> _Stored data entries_
>>

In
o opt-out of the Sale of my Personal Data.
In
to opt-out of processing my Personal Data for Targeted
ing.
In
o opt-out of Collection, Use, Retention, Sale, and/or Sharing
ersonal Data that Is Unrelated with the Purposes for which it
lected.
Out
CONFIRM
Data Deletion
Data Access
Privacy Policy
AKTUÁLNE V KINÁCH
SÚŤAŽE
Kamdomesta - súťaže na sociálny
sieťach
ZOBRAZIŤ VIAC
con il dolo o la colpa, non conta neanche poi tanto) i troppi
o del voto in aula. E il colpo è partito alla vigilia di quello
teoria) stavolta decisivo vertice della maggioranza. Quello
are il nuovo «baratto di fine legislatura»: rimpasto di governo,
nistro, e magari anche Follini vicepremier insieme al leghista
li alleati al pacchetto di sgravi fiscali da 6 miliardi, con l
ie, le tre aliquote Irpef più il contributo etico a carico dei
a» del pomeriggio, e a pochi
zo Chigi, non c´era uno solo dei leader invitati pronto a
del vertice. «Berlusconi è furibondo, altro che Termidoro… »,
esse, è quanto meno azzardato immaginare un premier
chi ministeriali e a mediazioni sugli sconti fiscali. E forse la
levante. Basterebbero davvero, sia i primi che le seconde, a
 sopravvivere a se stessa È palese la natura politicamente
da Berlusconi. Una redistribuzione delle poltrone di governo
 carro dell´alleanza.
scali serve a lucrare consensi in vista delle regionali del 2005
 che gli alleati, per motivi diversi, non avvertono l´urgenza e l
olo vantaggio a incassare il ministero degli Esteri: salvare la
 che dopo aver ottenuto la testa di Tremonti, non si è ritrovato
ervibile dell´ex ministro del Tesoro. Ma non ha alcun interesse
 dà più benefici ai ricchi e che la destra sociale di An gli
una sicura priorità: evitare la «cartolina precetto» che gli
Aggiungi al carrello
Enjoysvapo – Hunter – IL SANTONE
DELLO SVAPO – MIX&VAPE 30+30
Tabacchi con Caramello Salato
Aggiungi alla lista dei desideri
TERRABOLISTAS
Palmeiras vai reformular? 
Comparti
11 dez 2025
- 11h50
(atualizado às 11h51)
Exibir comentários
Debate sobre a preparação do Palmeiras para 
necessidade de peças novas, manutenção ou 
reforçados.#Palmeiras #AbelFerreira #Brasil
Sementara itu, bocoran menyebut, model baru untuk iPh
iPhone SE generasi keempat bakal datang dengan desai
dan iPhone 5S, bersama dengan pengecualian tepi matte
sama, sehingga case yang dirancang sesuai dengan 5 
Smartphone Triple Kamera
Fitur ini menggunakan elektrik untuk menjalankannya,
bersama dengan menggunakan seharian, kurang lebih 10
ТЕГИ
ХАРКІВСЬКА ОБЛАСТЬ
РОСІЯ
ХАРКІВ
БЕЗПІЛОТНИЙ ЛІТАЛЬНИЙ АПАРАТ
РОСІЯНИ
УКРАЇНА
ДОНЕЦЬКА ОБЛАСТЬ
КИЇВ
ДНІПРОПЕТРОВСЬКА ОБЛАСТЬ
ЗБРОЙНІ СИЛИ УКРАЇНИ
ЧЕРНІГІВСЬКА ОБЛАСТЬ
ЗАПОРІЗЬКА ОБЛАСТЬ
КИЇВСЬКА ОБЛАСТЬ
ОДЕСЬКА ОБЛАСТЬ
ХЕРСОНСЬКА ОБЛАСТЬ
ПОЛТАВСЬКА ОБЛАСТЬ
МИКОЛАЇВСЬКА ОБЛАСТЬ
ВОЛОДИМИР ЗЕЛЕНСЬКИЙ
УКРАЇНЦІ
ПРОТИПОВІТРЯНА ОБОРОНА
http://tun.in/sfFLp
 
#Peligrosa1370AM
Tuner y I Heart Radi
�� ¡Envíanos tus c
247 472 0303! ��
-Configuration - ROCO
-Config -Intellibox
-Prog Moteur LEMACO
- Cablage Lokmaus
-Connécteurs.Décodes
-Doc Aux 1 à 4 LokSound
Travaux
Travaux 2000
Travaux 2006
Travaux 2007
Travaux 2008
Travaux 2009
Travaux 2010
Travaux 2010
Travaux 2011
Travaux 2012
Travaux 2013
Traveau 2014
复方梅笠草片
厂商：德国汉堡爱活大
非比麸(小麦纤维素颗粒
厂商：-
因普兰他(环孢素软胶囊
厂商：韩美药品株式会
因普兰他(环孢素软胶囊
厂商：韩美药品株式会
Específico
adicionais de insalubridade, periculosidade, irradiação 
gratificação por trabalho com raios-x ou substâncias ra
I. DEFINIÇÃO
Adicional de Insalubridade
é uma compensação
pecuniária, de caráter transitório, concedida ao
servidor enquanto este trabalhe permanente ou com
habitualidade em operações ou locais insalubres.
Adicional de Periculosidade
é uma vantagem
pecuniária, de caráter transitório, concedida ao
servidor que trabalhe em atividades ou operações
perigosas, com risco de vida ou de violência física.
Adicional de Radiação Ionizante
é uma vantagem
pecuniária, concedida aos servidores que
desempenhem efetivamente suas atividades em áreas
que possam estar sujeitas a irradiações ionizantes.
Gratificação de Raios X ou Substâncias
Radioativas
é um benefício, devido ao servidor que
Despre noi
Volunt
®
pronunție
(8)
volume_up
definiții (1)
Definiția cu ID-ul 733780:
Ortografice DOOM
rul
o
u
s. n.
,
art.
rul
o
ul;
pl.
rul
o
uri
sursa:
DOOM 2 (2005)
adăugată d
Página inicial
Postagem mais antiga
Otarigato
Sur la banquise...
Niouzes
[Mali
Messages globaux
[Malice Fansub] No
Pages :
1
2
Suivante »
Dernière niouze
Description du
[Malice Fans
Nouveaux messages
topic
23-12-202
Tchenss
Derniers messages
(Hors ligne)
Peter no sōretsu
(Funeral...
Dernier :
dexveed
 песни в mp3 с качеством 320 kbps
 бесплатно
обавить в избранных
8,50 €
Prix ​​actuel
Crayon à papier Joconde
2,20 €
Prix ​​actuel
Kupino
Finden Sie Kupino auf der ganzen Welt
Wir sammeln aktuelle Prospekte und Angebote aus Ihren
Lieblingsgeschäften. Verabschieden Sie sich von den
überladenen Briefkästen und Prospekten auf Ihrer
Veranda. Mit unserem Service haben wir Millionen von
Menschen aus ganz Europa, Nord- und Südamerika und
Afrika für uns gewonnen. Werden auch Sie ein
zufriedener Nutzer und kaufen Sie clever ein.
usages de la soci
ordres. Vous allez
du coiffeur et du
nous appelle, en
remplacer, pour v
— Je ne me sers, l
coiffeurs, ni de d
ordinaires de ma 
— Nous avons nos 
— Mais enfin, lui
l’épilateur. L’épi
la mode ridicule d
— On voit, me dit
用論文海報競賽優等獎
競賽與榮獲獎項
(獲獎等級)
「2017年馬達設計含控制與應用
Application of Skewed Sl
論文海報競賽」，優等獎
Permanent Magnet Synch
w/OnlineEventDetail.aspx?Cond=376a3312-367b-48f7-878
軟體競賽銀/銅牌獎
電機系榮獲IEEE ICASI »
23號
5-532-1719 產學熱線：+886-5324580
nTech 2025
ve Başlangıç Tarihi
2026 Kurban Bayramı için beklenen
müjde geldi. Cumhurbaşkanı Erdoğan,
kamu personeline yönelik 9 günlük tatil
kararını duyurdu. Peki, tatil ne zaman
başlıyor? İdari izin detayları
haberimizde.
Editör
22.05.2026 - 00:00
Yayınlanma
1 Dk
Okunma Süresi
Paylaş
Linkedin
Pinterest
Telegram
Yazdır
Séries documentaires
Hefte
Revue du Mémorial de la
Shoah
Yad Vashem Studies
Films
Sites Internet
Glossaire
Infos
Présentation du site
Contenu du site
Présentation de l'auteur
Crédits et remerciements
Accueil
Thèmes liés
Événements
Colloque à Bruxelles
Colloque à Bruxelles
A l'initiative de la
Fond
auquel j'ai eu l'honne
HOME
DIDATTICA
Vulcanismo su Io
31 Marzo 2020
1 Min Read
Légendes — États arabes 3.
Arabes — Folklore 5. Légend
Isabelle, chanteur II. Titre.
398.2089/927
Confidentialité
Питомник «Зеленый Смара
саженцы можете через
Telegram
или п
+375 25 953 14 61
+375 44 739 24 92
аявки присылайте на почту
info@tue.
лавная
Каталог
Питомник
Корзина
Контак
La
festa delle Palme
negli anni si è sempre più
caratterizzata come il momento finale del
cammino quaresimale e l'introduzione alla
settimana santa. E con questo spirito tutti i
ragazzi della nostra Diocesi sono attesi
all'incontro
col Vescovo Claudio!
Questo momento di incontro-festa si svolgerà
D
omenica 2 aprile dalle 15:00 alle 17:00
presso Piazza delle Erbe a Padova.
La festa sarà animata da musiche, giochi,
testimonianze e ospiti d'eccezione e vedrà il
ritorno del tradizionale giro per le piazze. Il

<<

> _ASSIGNMENT_
Match on "ОБЛАСТЬ" and copy out every line of the entries that contains it.

> _SOLVED EXERCISE_
ХАРКІВСЬКА ОБЛАСТЬ
ДОНЕЦЬКА ОБЛАСТЬ
ДНІПРОПЕТРОВСЬКА ОБЛАСТЬ
ЧЕРНІГІВСЬКА ОБЛАСТЬ
ЗАПОРІЗЬКА ОБЛАСТЬ
КИЇВСЬКА ОБЛАСТЬ
ОДЕСЬКА ОБЛАСТЬ
ХЕРСОНСЬКА ОБЛАСТЬ
ПОЛТАВСЬКА ОБЛАСТЬ
МИКОЛАЇВСЬКА ОБЛАСТЬ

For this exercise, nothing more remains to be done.